Dans un très mauvais roman comme on en trouve des centaines dans l’internet, un auteur au début du siècle dernier écrit :
” Boldman était le don juan de la flagellation, le dieu du fouet, le maître de la meurtrissure.
Il avait l’esprit, l’intuition de cet art difficile, de ce sport aristocratique entre tous, où, dilettante subtil, il savait trouver du nouveau en possédant la quintessence, où il apportait à la fois délicatesse et vigueur, main de velours et de fer, ayant les doigts, le tact, la souplesse, l’élégance, le secret des gradations raffinées, expert à préparer par la caresse, par des suspensions, par des reprises pareilles à des passes magnétiques, puis à nuancer le crescendo, par l’accélération rythmique du mouvement, névralgique et saccadé, amenant au maximum de l’intensité suraiguë, qu’il tienne la cravache ou le fouet, la verge de bouleau ou la brassée d’orties en pleine sève, sachant en faire le sceptre des félicités ardentes, sauvages, effet magique produisant chez les dévotes du plaisir mastipyge une ivresse étrange, d’amertume délicieuse, ensanglantant le paros mouvant de leurs chairs, faisant hurler de fiévreuse joie, provoquant des frémissements, des spasmes, des sursauts de toute la créature secouée de brûlants frissons où larmes et rires se confondent, extase angoissée de sainte ou de damnée, de ciel ou d’enfer, décidant cette explosion des sens, cette passion fauve, cette volupté pantelante assoiffée de possession et d’assouvissement qui, finalement, jette en ses bras froidement triomphants une bacchante échevelée, aux yeux révulsés, aux onomatopées délirantes, aux râles désireux, aux élans vigoureux, aux étreintes frénétiques, se tordant, écumante, en des enlacements fous, toujours plus curieuse, jamais rassasiée, sang de feu, chair vibrante, cœur soumis. ”
Tout ça en une phrase !
Le Fouet à Londres de Hugues Rebell, Éditions Viviane Hamy, 1992, ISBN 2-87858-023-0, pp 31-32.
Billets les plus lus



Cher Vicomte,
Intriguée par cette phrase interminable, je me suis procuré l’ouvrage de Rebell.

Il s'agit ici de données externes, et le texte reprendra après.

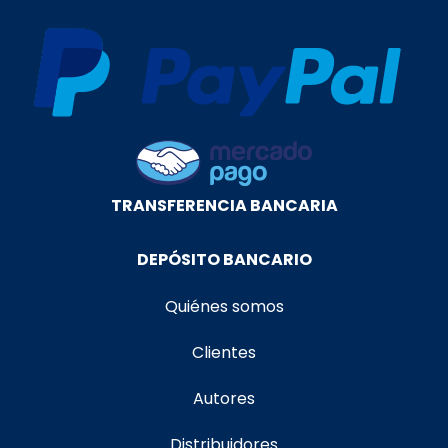
TRANSFERENCIA BANCARIA
DEPÓSITO BANCARIO
Quiénes somos
Clientes
Autores
Distribuidores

Et je l’ai lu (si, si, jusqu’à la dernière page).
Quel sirop, mes aïeux ! Et quelle parfaite illustration d’une morale bourgeoise, pas si lointaine que cela, qui stygmatise chez autrui les vices et les débauches dont cette soi-disant élite ne serait pas tachée.

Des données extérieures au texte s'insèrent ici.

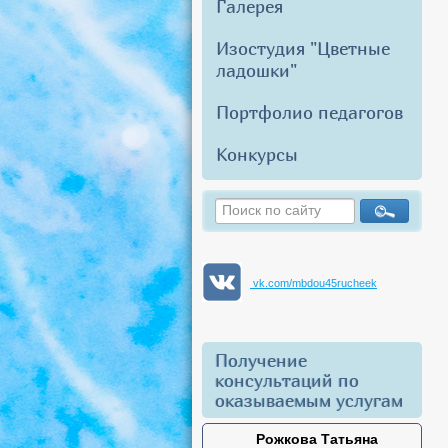
Галерея
Изостудия "Цветные
ладошки"
Портфолио педагогов
Конкурсы
vk.com/mbdou45rucheek
Получение
консультаций по
оказываемым услугам
Рожкова Татьяна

La fin du roman, digne d’un mauvais Feydeau, vaut amplement l’effort de lecture : c’est ridicule.
(Petite moue de dégoût affecté)
Dans un autre registre, j’ai mis la main sur un Glossaire érotique de la langue française (Louis de Landes), paru aux Editions de Paris, ISBN 2-84621-058-6 zet c’est une merveille.
Respectueusement,
miriam
Comment par miriam blaylock — February 2, 2007 @ 5:47 am
Et que dit ce glossaire?
Comment par Valmont — February 3, 2007 @ 4:38 pm
Cher Vicomte,
Sur 396 pages, de bien belles choses en vérité. Par exemple, à forniquer :
“Puis le virant, preste sur la croupière
Se huche. Hélas ! quel taon vous a piqué ?
Serrant le cul, s’écria la commère ;
Par là jamais nous n’avons forniqué.” (Piron)
Ou à cognée :
“Ma cognée aujourd’hui fait d’étranges effets,
Quand elle abat du bois, elle en fait venir d’autre.” (Le Cabinet Satyrique)
Ou à reco(i)gner :
“Ma mie, dit-il, afin de garder votre devant de cheoir, le remède si est, que au plutôt que vous le pourrez, le fort et souvent faire recoigner” (Les Cent Nouvelles nouvelles).
Ou à faire virade :
“Elle a le beau petit teton,
Cul troussé pour faire virade” (G. Coquillart)
Etc., etc., etc. A lire absolument, avant de se plonger dans La Fontaine, Diderot ou Rabelais.